PROVIDED RECORDS:
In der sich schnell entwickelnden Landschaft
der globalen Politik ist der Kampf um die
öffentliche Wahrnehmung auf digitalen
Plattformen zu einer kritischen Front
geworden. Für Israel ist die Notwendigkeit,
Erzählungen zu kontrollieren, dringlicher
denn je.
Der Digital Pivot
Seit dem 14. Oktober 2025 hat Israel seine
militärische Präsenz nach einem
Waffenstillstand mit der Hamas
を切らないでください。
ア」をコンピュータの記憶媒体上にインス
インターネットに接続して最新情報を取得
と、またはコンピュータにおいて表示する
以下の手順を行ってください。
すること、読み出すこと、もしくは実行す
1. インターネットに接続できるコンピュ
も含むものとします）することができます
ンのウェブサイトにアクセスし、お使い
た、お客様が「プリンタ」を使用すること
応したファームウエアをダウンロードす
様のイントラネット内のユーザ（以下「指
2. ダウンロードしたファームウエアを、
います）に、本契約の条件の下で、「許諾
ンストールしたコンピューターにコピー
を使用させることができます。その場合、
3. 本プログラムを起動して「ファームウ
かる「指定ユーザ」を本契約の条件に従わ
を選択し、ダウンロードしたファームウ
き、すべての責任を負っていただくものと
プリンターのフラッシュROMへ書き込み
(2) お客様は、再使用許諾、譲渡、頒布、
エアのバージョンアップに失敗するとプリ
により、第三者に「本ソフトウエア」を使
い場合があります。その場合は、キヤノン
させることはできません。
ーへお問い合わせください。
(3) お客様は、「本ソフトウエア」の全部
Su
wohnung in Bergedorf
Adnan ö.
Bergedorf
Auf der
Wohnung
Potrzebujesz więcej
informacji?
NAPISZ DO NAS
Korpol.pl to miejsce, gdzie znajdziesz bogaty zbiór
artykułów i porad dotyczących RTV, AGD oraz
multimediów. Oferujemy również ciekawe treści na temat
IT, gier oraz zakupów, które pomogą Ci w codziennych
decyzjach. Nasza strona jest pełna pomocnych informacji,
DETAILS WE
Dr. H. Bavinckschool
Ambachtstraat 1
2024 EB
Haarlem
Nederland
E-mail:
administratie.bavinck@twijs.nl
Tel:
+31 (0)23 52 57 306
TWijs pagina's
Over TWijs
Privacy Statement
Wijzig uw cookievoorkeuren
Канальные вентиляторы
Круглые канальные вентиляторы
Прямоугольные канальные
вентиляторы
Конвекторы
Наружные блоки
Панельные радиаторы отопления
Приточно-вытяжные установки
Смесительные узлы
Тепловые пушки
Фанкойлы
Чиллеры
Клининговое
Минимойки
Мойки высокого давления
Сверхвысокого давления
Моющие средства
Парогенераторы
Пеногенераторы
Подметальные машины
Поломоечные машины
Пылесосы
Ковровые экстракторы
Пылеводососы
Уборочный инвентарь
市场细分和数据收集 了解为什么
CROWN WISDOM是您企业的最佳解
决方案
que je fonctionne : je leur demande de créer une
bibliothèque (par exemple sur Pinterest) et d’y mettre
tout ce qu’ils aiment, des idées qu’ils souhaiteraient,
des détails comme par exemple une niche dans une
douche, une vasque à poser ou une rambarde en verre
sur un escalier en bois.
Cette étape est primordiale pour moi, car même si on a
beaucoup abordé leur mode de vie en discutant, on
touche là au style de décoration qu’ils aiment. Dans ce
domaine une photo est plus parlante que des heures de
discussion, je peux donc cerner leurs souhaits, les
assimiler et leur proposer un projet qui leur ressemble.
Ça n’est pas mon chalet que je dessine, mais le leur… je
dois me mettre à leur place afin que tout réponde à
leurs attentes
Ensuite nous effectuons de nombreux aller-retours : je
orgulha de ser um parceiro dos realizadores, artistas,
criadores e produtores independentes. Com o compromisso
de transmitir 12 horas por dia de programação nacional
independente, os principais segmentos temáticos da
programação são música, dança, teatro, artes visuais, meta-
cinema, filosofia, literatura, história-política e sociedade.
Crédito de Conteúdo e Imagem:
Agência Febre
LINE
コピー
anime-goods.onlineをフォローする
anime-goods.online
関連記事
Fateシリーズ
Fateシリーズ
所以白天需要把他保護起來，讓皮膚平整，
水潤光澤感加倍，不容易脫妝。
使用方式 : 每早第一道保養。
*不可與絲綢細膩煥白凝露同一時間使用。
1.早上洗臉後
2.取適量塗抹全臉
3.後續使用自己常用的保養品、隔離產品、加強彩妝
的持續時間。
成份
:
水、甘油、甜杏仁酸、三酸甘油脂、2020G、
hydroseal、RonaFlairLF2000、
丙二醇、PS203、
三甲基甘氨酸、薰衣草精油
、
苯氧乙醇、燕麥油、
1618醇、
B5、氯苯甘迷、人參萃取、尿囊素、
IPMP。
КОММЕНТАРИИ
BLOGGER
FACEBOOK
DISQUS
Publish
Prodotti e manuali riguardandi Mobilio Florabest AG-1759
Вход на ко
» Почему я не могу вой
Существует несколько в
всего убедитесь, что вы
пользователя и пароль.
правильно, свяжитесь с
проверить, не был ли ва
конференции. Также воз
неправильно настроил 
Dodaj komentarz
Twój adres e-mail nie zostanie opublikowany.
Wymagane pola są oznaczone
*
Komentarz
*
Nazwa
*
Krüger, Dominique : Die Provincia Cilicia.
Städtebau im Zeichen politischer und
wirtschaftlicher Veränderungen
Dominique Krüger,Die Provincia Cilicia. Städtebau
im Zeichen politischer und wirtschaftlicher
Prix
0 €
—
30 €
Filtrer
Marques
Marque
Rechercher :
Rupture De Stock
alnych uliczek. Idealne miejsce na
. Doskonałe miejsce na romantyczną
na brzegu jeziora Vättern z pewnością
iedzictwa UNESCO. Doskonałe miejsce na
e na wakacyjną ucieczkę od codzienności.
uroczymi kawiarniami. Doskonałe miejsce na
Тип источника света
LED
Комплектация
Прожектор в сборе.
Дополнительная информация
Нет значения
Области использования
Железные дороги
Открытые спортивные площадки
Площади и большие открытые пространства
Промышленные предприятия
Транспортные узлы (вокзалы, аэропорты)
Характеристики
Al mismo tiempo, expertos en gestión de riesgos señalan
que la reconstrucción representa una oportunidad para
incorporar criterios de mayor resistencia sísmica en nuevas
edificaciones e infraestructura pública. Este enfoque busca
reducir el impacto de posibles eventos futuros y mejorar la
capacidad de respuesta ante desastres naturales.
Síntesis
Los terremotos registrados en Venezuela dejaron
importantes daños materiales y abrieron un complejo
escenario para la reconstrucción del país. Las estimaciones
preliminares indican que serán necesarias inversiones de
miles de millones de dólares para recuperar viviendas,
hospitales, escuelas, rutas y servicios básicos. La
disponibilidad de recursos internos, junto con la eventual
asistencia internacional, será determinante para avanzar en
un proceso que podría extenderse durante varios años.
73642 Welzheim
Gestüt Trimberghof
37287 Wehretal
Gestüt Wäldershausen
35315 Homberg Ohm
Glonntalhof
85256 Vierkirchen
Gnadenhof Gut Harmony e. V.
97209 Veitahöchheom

INSTRUCTIONS TO FOLLOW:
Return, unchanged, the run of lines above that opens with the line containing "конференции. Также воз" and closes with the line containing "Площади и большие открытые пространства". Include both.

ANSWER TO THE PROBLEM:
конференции. Также воз
неправильно настроил 
Dodaj komentarz
Twój adres e-mail nie zostanie opublikowany.
Wymagane pola są oznaczone
*
Komentarz
*
Nazwa
*
Krüger, Dominique : Die Provincia Cilicia.
Städtebau im Zeichen politischer und
wirtschaftlicher Veränderungen
Dominique Krüger,Die Provincia Cilicia. Städtebau
im Zeichen politischer und wirtschaftlicher
Prix
0 €
—
30 €
Filtrer
Marques
Marque
Rechercher :
Rupture De Stock
alnych uliczek. Idealne miejsce na
. Doskonałe miejsce na romantyczną
na brzegu jeziora Vättern z pewnością
iedzictwa UNESCO. Doskonałe miejsce na
e na wakacyjną ucieczkę od codzienności.
uroczymi kawiarniami. Doskonałe miejsce na
Тип источника света
LED
Комплектация
Прожектор в сборе.
Дополнительная информация
Нет значения
Области использования
Железные дороги
Открытые спортивные площадки
Площади и большие открытые пространства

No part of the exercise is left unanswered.